# Anyone heard of balur or hemag oil?



## Tony Torre (Oct 10, 2006)

Balur oil I believe comes from the Cimande village in Indonesia and is used by Silat practitioners much like dit da jao is used by Kung Fu practitioners.  Hemag oil comes from the hemag(himag) tree in the Filipines and is used similarly by Kali practitioners.  Does anyone have any more information on these oils? Particularly sources for purchase.

Tony Torre
Miami Arnis Group
www.miamiarnisgroup.com


----------



## lhommedieu (Oct 16, 2006)

Tony,

Hemag is used by Leo Gaje's Pekti Tirsia Global Organization in the Philippines, according to a thread on www.fmaforum.com - but there was not a lot of information given.

It does not show up on this website (it gives a very comprehensive list of Filipino herbal plants), but I bet that if you contacted them, they would be interested in following up. 

FWIW, you _can_ mix Chinese Die Da Jieu's with olive or seseme oil if you want to change the medium from alcohol-based to oil-based.  This is sometimes helpful if you are massaging large areas of muscle tissue.

Best,

Steve Lamade


----------



## Tony Torre (Oct 17, 2006)

Thanx Steve

TonyTorre
Miami Arnis Group
www.miamiarnisgroup.com


----------



## ksmaguro (Nov 16, 2006)

Greetings-
If you are still looking for Balur, I have some to offer.
Jay


----------



## David Weatherly (Dec 17, 2008)

ksmaguro said:


> Greetings-
> If you are still looking for Balur, I have some to offer.
> Jay


 

I know it's an old post, but if you still have Balur available, please drop me an email.

David


----------



## tellner (Dec 18, 2008)

I've got some balur left. PM me for quantity and price if Jay doesn't have any.
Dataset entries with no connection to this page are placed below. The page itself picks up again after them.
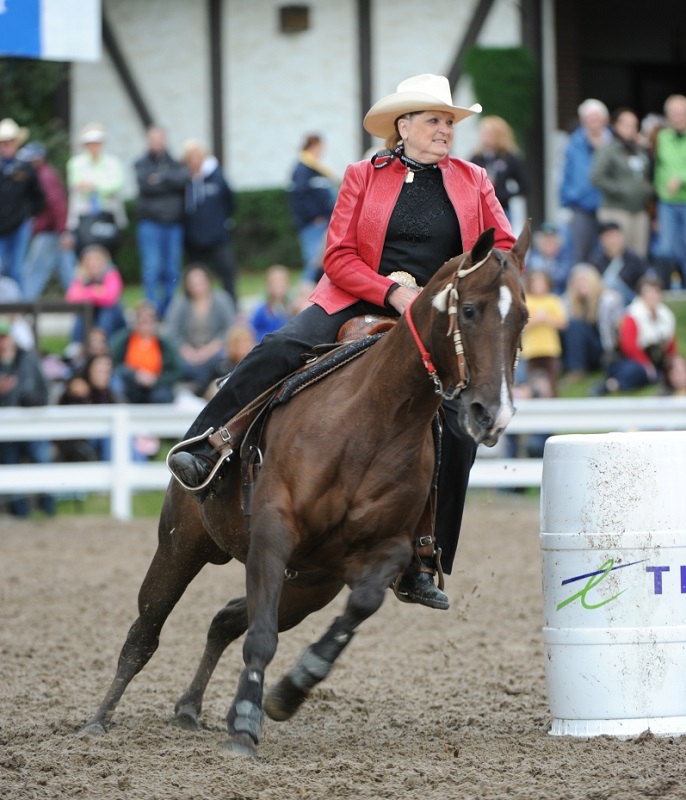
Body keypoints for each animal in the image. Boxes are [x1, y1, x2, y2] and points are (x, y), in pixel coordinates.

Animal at [82, 223, 530, 757]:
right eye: (469, 310)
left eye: (523, 316)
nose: (492, 413)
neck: (374, 420)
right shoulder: (274, 533)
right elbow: (260, 638)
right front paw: (245, 724)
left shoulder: (385, 552)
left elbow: (356, 608)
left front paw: (289, 691)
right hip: (181, 545)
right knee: (145, 632)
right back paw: (99, 719)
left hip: (306, 586)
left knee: (225, 620)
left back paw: (190, 708)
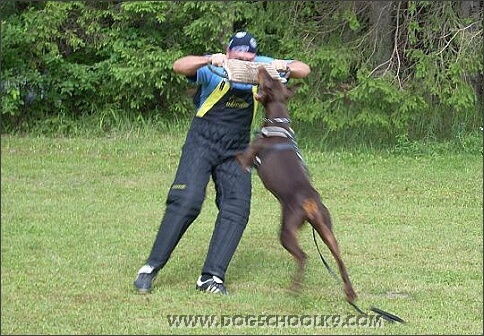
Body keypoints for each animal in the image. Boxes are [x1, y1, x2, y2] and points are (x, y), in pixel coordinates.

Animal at [236, 67, 358, 304]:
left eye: (267, 80)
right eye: (274, 78)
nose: (262, 68)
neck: (278, 122)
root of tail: (309, 201)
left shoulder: (245, 159)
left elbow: (236, 155)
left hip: (287, 230)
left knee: (303, 257)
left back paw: (294, 289)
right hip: (326, 229)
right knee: (339, 259)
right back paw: (350, 293)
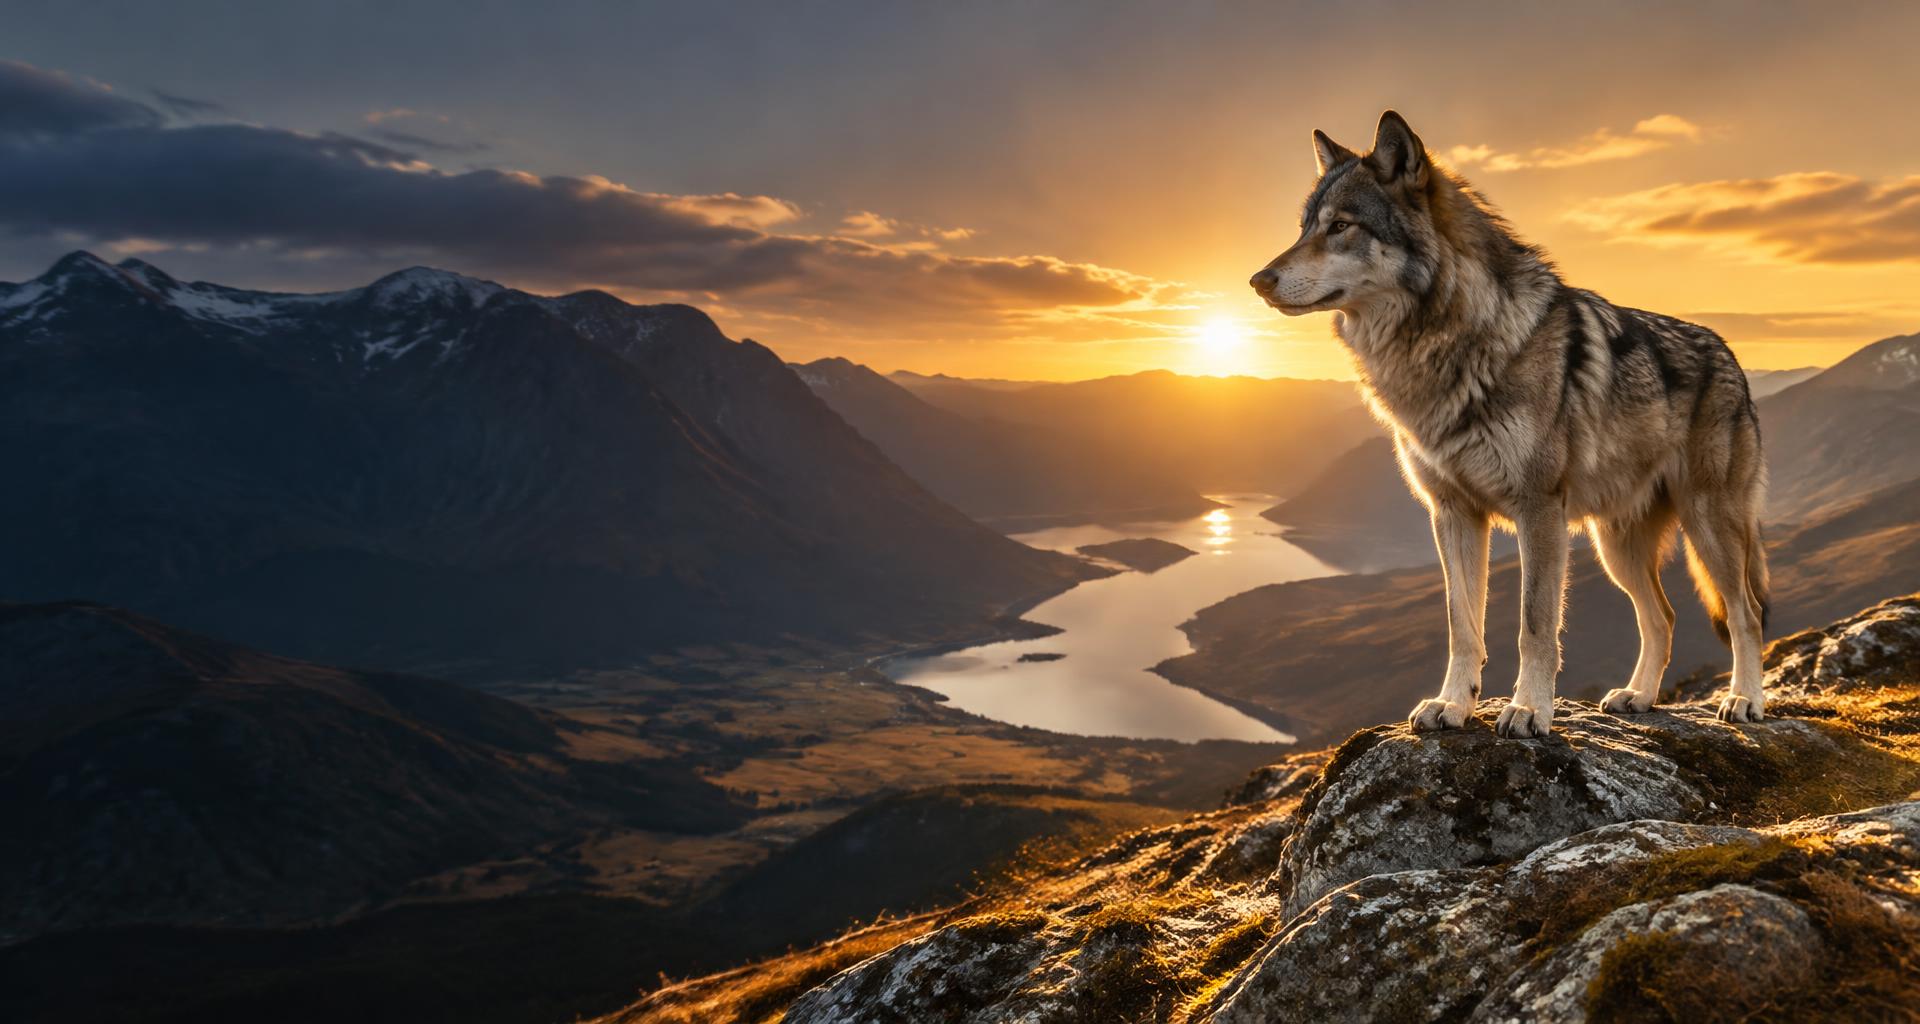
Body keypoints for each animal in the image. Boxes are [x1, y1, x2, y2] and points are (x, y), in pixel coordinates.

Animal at [1249, 110, 1769, 738]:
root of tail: (1730, 356)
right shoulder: (1452, 513)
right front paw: (1452, 705)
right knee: (1662, 616)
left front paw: (1528, 709)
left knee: (1745, 613)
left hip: (1708, 525)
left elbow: (1535, 625)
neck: (1446, 341)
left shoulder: (1538, 510)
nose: (1258, 280)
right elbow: (1461, 625)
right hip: (1615, 546)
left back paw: (1744, 701)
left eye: (1341, 226)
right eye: (1304, 228)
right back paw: (1639, 696)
We're both using Mushtaq's recipe under license and have agreed to uniform price and quality so that everything stays friendly.

Todd


----------



## theholders (Jan 20, 2016)

The Hemag Oil is consist of a coconut oil soak into a hemag tree for days. The coconut oil has to be a brown coconut falling itself from the tree & make an oil out of it then soak to the hemag tree.


----------



## naturalexample (Aug 31, 2016)

himag oil is made by mananambals and available here in the visayas. according to most people it is mahal (bery expinsive).


----------